▶ **WHAT THIS EXERCISE ASKS**:
[A] For the passage on the submarines Oxley and Otway below, decide whether each statement agrees with it. Answer yes or no for each, and quote the deciding words of the passage exactly. (i) Both submarines left Portsmouth for Australia on 8 February 1928. (ii) The submarines were permitted to dive during the voyage when needed. (iii) The two vessels stayed laid up at Malta for about three months.
[B] Reproduce everything from "During the passage" down to "journey to Australia." in the passage on the submarines Oxley and Otway below.
[C] Translate this sentence from the passage on the submarines Oxley and Otway below into Spanish: "Their delivery voyage was the longest unescorted passage ever undertaken by British submarines up to that time."

▶ **PAGE EXCERPT**:
OXLEY was also laid down in 1925 but was launched on 29 June 1926 and commissioned on April 1927, under Commander H.R. Marrack RN.  Lieutenant F.E. Getting RAN, was her First Lieutenant (XO) who went on to be promoted Captain; however, he died of wounds when HMAS CANBERRA was lost on 9 August 1942.  OXLEY was to have been numbered OA1, but instead was named and launched as HMAS OXLEY in honour of Lieutenant John Oxley RM, early Surveyor General of New South Wales and famous explorer.

On completion the submarines were attached temporarily to the 5th Submarine Flotilla of the Royal Navy.  On 8 February 1928, they both departed Portsmouth for Australia.  Their delivery voyage was the longest unescorted passage ever undertaken by British submarines up to that time.  They were ordered to conduct the voyage to Australia on the surface and were not allowed to submerge at any time whilst en route.

During the passage through the Bay of Biscay, very heavy weather was encountered whereupon cracks appeared in OTWAY's engine columns.  On arrival at Malta, OLXEY’s engine columns were examined and were found also to have cracks.  As a result of these defects both vessels were laid up at Malta for some eight and a half months.  During this period Lieutenant Commander Tweedie returned to England and Commander Gordon Hine assumed command of OTWAY.  Finally, engine columns of an improved design were installed and the submarines sailed in November 1928 to continue their journey to Australia.

▶ **DATA SUPPLIED**:
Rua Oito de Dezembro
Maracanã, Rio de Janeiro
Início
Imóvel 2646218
---
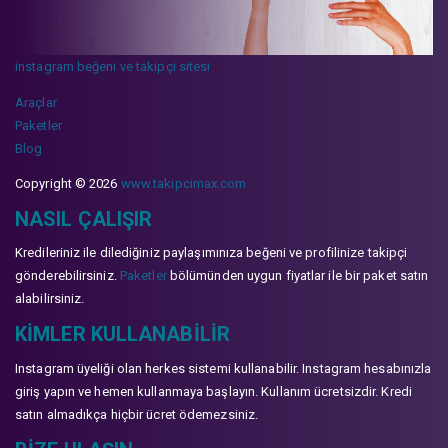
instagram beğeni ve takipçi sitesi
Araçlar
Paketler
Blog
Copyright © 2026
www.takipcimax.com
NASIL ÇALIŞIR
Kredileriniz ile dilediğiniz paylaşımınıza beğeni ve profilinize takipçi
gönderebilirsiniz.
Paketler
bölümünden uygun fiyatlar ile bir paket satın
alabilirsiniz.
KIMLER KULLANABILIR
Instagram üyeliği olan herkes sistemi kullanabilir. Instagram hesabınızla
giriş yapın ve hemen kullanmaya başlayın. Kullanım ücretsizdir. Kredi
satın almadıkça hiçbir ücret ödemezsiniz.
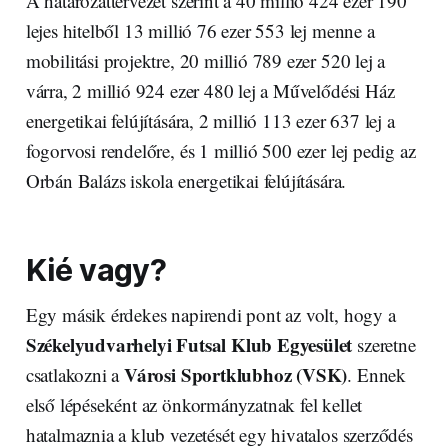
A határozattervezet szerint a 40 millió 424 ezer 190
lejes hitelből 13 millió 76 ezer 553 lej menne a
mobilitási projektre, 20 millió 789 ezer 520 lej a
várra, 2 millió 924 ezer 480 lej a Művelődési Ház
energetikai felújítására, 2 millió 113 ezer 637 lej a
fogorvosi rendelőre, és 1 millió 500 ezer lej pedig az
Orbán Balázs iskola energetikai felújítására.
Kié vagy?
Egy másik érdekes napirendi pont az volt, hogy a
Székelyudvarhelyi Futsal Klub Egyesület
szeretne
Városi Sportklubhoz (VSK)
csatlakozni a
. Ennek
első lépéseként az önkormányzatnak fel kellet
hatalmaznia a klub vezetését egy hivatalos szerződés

▶ **ANSWERS FOR THE TASKS**:
[A]
(i) Yes: "On 8 February 1928, they both departed Portsmouth for Australia."
(ii) No: "were not allowed to submerge at any time whilst en route."
(iii) No: "both vessels were laid up at Malta for some eight and a half months."

[B]
During the passage through the Bay of Biscay, very heavy weather was encountered whereupon cracks appeared in OTWAY's engine columns.  On arrival at Malta, OLXEY’s engine columns were examined and were found also to have cracks.  As a result of these defects both vessels were laid up at Malta for some eight and a half months.  During this period Lieutenant Commander Tweedie returned to England and Commander Gordon Hine assumed command of OTWAY.  Finally, engine columns of an improved design were installed and the submarines sailed in November 1928 to continue their journey to Australia.

[C] Su viaje de entrega fue la travesía sin escolta más larga jamás realizada por submarinos británicos hasta ese momento.